The struggle with PTSD has consumed uncounted numbers of veterans throughout history, long before the disorder was ever diagnosed and recognized. Throughout history the disorder has prevailed and even taken the lives of many soldiers long after they had quit the fight. The various names that were affixed to the disorder eventually labeled the effect that war has upon various individuals in terms that could be better understood. Still, the symptoms went largely ignored and continued to worsen until finally the epidemic of the battle-scarred and war-torn soldier became an issue that could no longer be ignored.

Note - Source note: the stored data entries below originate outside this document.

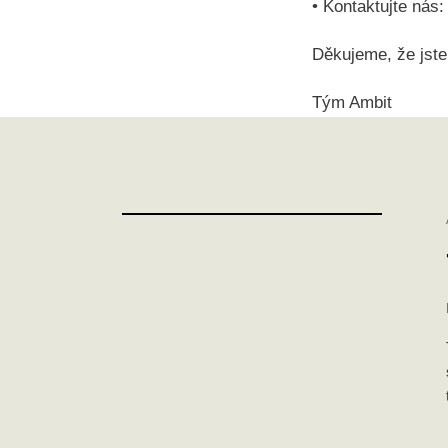
• Kontaktujte nás
Děkujeme, že jste
Tým Ambit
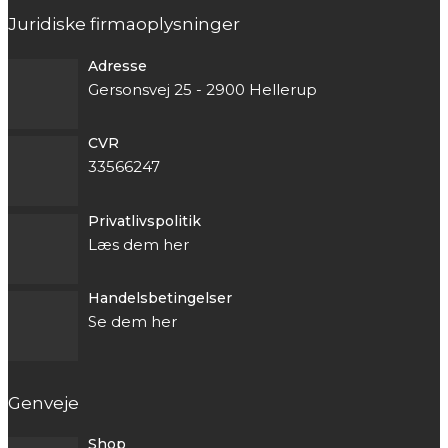
Juridiske firmaoplysninger
Adresse
Gersonsvej 25 - 2900 Hellerup
CVR
33566247
Privatlivspolitik
Læs dem her
Handelsbetingelser
Se dem her
Genveje
Shop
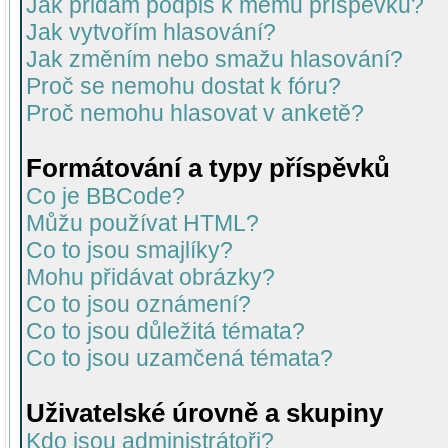
Jak přidám podpis k mému příspěvku?
Jak vytvořím hlasování?
Jak změním nebo smažu hlasování?
Proč se nemohu dostat k fóru?
Proč nemohu hlasovat v anketě?
Formátování a typy příspěvků
Co je BBCode?
Můžu používat HTML?
Co to jsou smajlíky?
Mohu přidávat obrázky?
Co to jsou oznámení?
Co to jsou důležitá témata?
Co to jsou uzamčená témata?
Uživatelské úrovně a skupiny
Kdo jsou administrátoři?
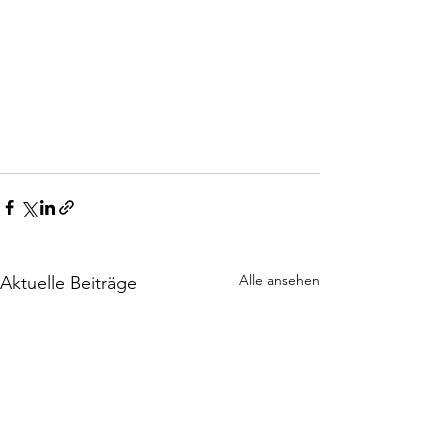
Alle ansehen
Aktuelle Beiträge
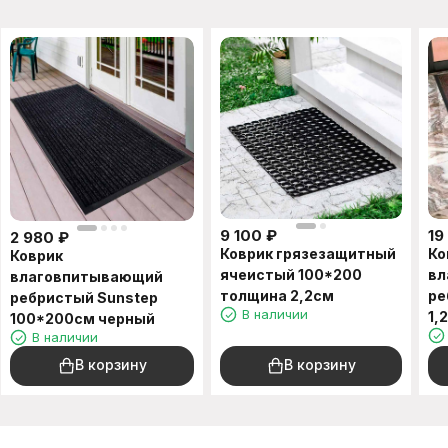
9 100
₽
19
2 980
₽
Коврик грязезащитный
Ко
Коврик
ячеистый 100*200
вл
влаговпитывающий
толщина 2,2см
ре
ребристый Sunstep
В наличии
1,
100*200см черный
В наличии
В корзину
В корзину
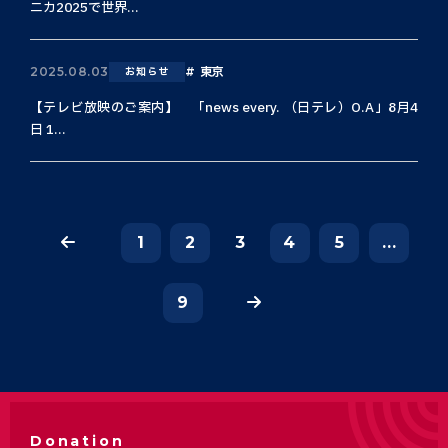
ニカ2025で世界...
東京
2025.08.03
お知らせ
【テレビ放映のご案内】 「news every. （日テレ）O.A」8月4
日 1...
1
2
3
4
5
...
9
Donation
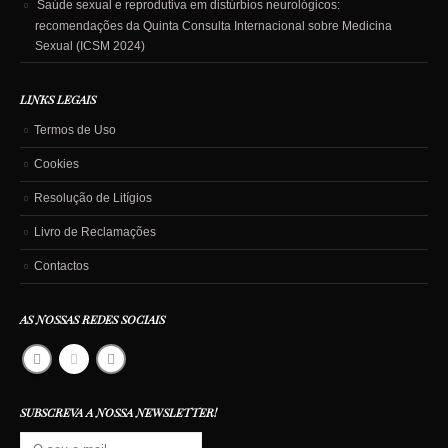
Saúde sexual e reprodutiva em distúrbios neurológicos:
recomendações da Quinta Consulta Internacional sobre Medicina
Sexual (ICSM 2024)
LINKS LEGAIS
Termos de Uso
Cookies
Resolução de Litígios
Livro de Reclamações
Contactos
AS NOSSAS REDES SOCIAIS
SUBSCREVA A NOSSA NEWSLETTER!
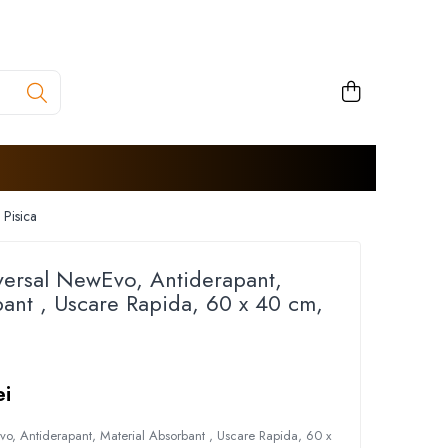
 Pisica
versal NewEvo, Antiderapant,
bant , Uscare Rapida, 60 x 40 cm,
ei
vo, Antiderapant, Material Absorbant , Uscare Rapida, 60 x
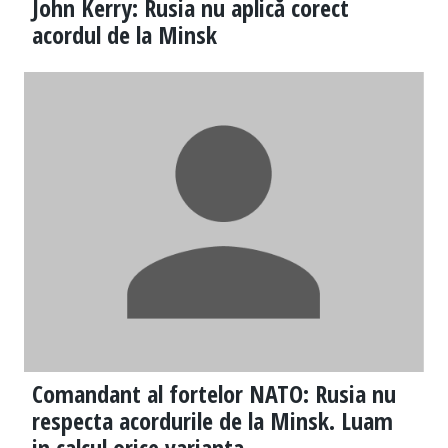
John Kerry: Rusia nu aplică corect
acordul de la Minsk
Comandant al fortelor NATO: Rusia nu
respecta acordurile de la Minsk. Luam
in calcul orice varianta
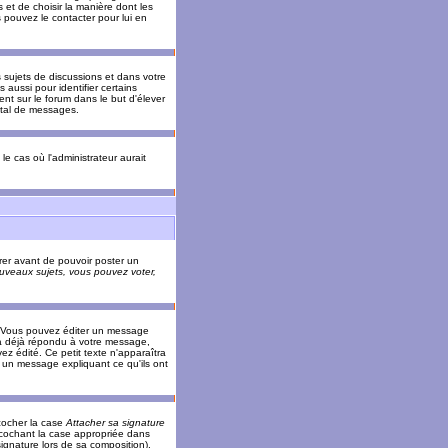
 et de choisir la manière dont les
s pouvez le contacter pour lui en
s sujets de discussions et dans votre
 aussi pour identifier certains
ent sur le forum dans le but d'élever
otal de messages.
le cas où l'administrateur aurait
trer avant de pouvoir poster un
veaux sujets, vous pouvez voter,
. Vous pouvez éditer un message
 déjà répondu à votre message,
z édité. Ce petit texte n'apparaîtra
r un message expliquant ce qu'ils ont
cocher la case
Attacher sa signature
 cochant la case appropriée dans
ignature lors de sa composition).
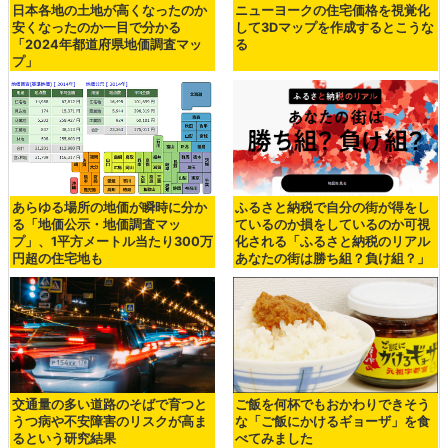
日本各地の土地が高くなったのか
ニューヨークの住宅価格を視覚化
安くなったのか一目で分かる
して3Dマップを作成するとこうな
「2024年都道府県地価調査マッ
る
プ」
あらゆる場所の地価が瞬時に分か
ふるさと納税で自分の街が得をし
る「地価公示・地価調査マッ
ているのか損をしているのか可視
プ」、1平方メートル当たり300万
化される「ふるさと納税のリアル
円超の住宅地も
あなたの街は勝ち組？負け組？」
交通量の多い道路のそばで育つと
ご飯を何杯でもおかわりできそう
うつ病や不安障害のリスクが高ま
な「ご飯にかけるギョーザ」を食
るという研究結果
べてみました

The matter of PTSD is an issue that is ongoing and not likely to go away so long as there are battles to be fought and enemies to be guarded against. It is an unfortunate aftereffect, but one that is hardly possible to anticipate in many soldiers. Those who do not suffer through the effects are fortunate, while those who do have the misfortune of being affected by what they do and see while at war are continually tortured by their own conscience and what they have seen. Treatment for PTSD is a possibility and can help to alleviate both symptoms and the disorder itself, but is a continual process. To ease a soldier back into civilization it is necessary to remind them that they are still very much alive, and not living in their own hell.
References
Dohrenwend, B.P. (2013). Why Some Soldier’s Develop PTSD While Others Don’t. Association for Psychological Science. Retrieved from
http://www.psychologicalscience.org/index.php/news/releases/why-some-soldiers-develop-ptsd-while-others-dont.html
Figley, C.R. (1985). Trauma And Its Wake. Bristol, PA: Brunner/Mazel.
Hinton, D.E. & Good, B.J. (2016). Culture and PTSD: Trauma in Global and Historical
Perspective. Philadelphia, PA: University of Pennsylvania Press.
Bryant, R. A. PhD & Harvey, A.G. PhD. (1999). Postconcussive Symptoms and Posttraumatic
Stress Disorder after Mild Traumatic Brain Injury. Journal of Nervous & Mental Disease, 187(5): 302-305.